Records from a data source:
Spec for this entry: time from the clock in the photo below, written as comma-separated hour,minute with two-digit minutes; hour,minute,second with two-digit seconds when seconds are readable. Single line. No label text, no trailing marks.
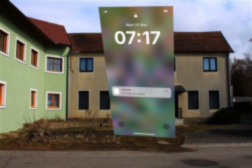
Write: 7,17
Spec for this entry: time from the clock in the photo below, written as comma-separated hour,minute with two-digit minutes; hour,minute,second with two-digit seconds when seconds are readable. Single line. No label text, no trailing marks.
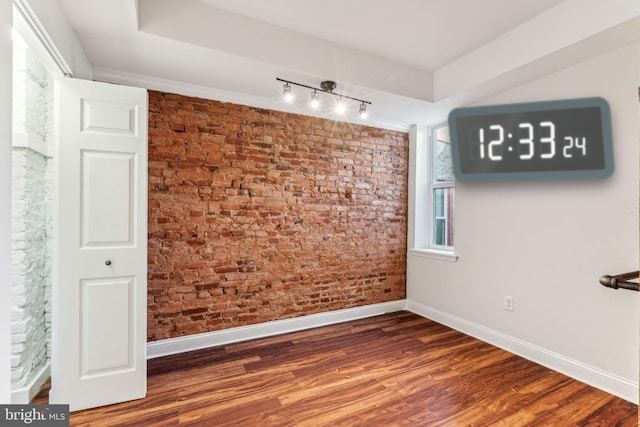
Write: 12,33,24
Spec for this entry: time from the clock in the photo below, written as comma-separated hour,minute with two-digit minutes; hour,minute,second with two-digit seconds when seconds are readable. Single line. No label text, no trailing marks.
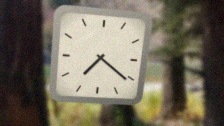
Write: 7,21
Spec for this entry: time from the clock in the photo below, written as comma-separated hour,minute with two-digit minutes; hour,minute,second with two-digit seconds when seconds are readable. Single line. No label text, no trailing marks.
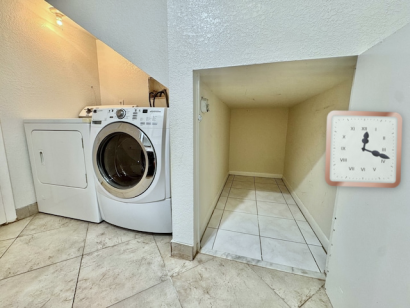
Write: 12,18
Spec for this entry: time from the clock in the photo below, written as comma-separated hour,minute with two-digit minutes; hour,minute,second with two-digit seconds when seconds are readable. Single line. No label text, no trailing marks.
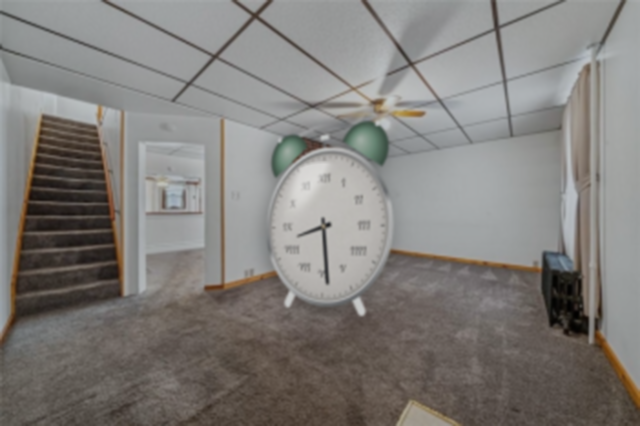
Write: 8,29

» **PROBLEM DETAILS**
Swap every "Single line" in the material above for "One line", keeping everything else the same, and leave the pictures out of your answer.

» **WRITTEN SOLUTION**
Spec for this entry: time from the clock in the photo below, written as comma-separated hour,minute with two-digit minutes; hour,minute,second with two-digit seconds when seconds are readable. One line. No label text, no trailing marks.
Write: 7,17
Spec for this entry: time from the clock in the photo below, written as comma-separated hour,minute with two-digit minutes; hour,minute,second with two-digit seconds when seconds are readable. One line. No label text, no trailing marks.
Write: 12,33,24
Spec for this entry: time from the clock in the photo below, written as comma-separated hour,minute with two-digit minutes; hour,minute,second with two-digit seconds when seconds are readable. One line. No label text, no trailing marks.
Write: 7,21
Spec for this entry: time from the clock in the photo below, written as comma-separated hour,minute with two-digit minutes; hour,minute,second with two-digit seconds when seconds are readable. One line. No label text, no trailing marks.
Write: 12,18
Spec for this entry: time from the clock in the photo below, written as comma-separated hour,minute with two-digit minutes; hour,minute,second with two-digit seconds when seconds are readable. One line. No label text, no trailing marks.
Write: 8,29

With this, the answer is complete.